To the extent, therefore, that people engaging with the books or the movies begin questioning the values of bourgeois society, Dune offers at least some value to the movement to abolish the present state of things. From a Marxist perspective, there is even some value in the holistic, materialist way that Herbert constructs his world—integrating politics, economics, religion, and ecology as driving forces behind the plot rather than the characters’ goals or ideas.

At the same time, however, there are limitations to the critique presented by Dune. While it does criticize the consequences of “heroic” figures leading society, it ultimately fails to question the role such individuals play in shaping history. Instead, Dune virtually essentializes this role, for it presents no meaningful alternative to the tyranny of Paul Atreides and his successors or even to the fundamentally feudal order that dominates the Dune universe (apart from maybe the exploits of Duncan Idaho in the later books). If anything, the arc of the whole saga suggests that humanity as a whole will never finally escape from systems of oppression, that our only hope is to spread ourselves out far enough that no single empire can ever hope to dominate everyone; that, or else to become something other than human. In other words, “human nature,” eternal and static, is the primary driver of all conflict rather than the developing contradictions of class society.

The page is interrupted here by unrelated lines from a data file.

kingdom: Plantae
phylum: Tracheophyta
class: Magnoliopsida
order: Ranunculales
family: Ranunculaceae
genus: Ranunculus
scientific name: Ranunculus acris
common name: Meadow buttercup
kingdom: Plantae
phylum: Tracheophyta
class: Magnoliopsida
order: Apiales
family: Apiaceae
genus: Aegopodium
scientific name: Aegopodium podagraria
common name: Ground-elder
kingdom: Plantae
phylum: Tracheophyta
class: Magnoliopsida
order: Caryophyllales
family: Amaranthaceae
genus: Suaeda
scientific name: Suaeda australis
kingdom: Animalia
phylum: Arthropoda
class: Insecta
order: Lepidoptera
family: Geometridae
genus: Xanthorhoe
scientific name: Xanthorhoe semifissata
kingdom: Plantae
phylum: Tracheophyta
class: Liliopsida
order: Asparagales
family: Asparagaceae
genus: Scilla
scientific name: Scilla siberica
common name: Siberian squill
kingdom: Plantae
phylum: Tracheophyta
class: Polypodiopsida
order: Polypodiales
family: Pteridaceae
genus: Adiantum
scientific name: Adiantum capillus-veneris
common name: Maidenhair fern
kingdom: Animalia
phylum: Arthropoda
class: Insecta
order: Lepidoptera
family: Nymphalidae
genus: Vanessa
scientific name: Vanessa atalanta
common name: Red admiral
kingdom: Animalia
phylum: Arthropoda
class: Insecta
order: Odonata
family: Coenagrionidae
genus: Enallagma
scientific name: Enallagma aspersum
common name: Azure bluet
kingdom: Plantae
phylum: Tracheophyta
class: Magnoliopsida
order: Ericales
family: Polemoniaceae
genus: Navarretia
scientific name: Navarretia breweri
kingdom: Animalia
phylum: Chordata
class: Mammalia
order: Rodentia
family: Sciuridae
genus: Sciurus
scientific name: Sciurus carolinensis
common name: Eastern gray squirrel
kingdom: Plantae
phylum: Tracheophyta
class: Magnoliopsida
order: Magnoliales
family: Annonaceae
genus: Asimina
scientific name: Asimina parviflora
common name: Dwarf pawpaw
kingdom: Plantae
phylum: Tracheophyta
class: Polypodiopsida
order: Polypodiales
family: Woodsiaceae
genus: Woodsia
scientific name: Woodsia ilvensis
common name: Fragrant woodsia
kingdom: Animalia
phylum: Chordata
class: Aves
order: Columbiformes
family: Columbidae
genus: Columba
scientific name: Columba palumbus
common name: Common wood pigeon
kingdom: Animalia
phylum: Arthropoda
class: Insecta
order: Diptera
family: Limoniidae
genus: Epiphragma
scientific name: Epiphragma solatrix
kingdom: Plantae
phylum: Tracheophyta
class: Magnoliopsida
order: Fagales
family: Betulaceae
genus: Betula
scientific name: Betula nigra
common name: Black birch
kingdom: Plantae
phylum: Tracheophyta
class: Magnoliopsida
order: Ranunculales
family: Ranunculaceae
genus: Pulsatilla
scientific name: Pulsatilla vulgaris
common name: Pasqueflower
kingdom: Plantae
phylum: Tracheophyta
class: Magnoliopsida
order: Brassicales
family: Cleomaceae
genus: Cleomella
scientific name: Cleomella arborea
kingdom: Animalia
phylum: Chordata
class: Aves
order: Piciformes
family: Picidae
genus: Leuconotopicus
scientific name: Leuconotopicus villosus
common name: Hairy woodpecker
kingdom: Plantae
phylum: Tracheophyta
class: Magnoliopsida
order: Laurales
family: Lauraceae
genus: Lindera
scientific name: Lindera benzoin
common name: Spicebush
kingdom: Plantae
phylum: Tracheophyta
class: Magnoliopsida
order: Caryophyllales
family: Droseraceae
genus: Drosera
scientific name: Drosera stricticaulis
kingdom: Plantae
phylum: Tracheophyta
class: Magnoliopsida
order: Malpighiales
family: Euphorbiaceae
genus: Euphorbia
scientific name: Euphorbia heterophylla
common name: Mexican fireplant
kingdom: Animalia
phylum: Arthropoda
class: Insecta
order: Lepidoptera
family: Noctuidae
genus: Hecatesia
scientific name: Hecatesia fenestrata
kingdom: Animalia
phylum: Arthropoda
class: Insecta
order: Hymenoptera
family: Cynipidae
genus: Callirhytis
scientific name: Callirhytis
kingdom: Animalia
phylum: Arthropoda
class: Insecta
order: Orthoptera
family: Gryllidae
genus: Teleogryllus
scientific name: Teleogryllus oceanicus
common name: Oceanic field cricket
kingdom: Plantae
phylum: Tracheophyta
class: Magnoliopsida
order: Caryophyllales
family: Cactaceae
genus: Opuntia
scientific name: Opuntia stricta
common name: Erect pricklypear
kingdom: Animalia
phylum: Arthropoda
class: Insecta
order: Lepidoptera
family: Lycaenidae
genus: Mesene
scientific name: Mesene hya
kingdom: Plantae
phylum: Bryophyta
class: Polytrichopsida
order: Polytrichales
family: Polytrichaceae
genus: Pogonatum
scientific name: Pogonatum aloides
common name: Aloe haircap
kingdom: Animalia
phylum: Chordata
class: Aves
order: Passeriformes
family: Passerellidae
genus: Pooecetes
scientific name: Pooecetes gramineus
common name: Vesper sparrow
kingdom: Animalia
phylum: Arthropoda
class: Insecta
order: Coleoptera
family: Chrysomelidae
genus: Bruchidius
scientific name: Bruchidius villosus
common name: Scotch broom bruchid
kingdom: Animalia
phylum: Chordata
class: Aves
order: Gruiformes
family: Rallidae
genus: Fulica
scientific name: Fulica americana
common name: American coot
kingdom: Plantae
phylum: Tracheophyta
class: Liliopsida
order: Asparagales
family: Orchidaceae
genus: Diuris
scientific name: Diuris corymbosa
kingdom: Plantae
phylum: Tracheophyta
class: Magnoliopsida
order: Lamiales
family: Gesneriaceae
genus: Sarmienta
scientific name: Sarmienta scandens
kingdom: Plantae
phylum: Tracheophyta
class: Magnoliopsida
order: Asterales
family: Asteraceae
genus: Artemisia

Lest anyone should think this is just my interpretation, see Herbert spell it out here in the final book of the series, Dune: Chapterhouse:

“All governments suffer a recurring problem: Power attracts pathological personalities. It is not that power corrupts but that it is magnetic to the corruptible. Such people have a tendency to become drunk on violence, a condition to which they are quickly addicted.”

According to Herbert, “government” itself, rather than governments predicated on exploitation, is the source of conflict, attracting inherently “corruptible” people (never mind what’s corrupting them) to positions of power, where they inevitably use that power to enact violence. By overlooking the class character of the state, Herbert thus presents a fundamentally idealist conception of human society as incapable of change unless humanity itself also changes (an idea which he takes to a rather literal extreme in God Emperor of Dune).

In summary, should Marxists read/watch Dune? I say yes, as despite its shortcomings as a critique of society, it can still help people at least start questioning some of the values they’ve absorbed under capitalism. Plus it’s entertaining, both the books and the films (minus the Brian Herbert/Kevin J. Anderson books and the 1984 film), but I’m not a critic, so you’ll have to trust me on that.